WASHINGTON—A World Health Organization (WHO) technical committee report calling for broad restrictions on food marketing to children should serve as a blueprint for action by the next Congress, according to the Center for Science in the Public Interest (CSPI).

“Congress should instruct the Federal Trade Commission to reduce the volume of junk food marketing to children,” said CSPI legal affairs director Bruce Silverglade, who participated in the WHO meeting leading up to the publication of the report. “This WHO technical report provides a policy blueprint on how that objective can be achieved. The technical report recognizes that self-regulatory programs cannot reduce the overall volume of junk food marketing to children.”

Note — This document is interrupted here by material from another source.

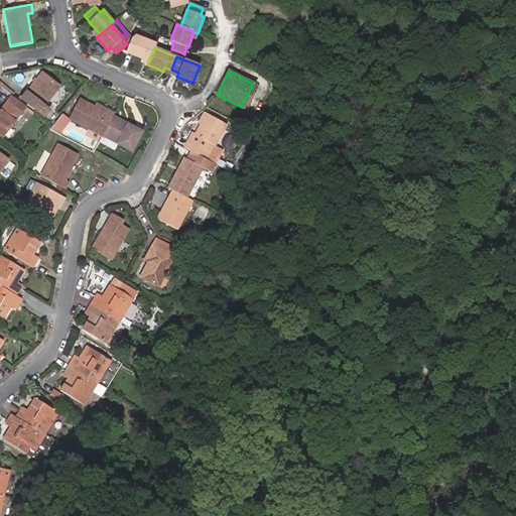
[(44,105),(59,87),(42,73),(21,99),(43,117),(49,110),(44,105)]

The report, Marketing of Food and Non-Alcoholic Beverages to Children, calls for “national action to protect children from marketing by substantially reducing the volume and impact of the commercial promotion” of junk foods, and concluded that “exposure to the commercial promotion of ... foods relatively high in saturated fat, free sugars and salt, and low in essential micronutrients and fiber ... adversely affect children’s nutritional status.”

The WHO technical committee set out four regulatory possibilities for the U.S. and other governments to adopt, depending on “cultural, legal and regulatory climates,” and describes how the various approaches have been used in other countries. Those options were:

• Prohibiting promotional marketing of energy-dense, micronutrient-poor food products at specified times, in specified settings, using specified techniques or targeting specified age groups;

• Prohibiting the commercial promotion of energy-dense, micronutrient-poor foods and beverages to children;

• Prohibiting the commercial promotion of all foods and beverages to children (except approved public health campaigns promoting healthy diets);

• Prohibiting all commercial promotion of any products to children.

WHO says it must review those recommendations “for technical merit, financial implications, and appropriate roles for the Organization.” CSPI has called for legislative and regulatory action in the U.S. based on the first two of these policy options.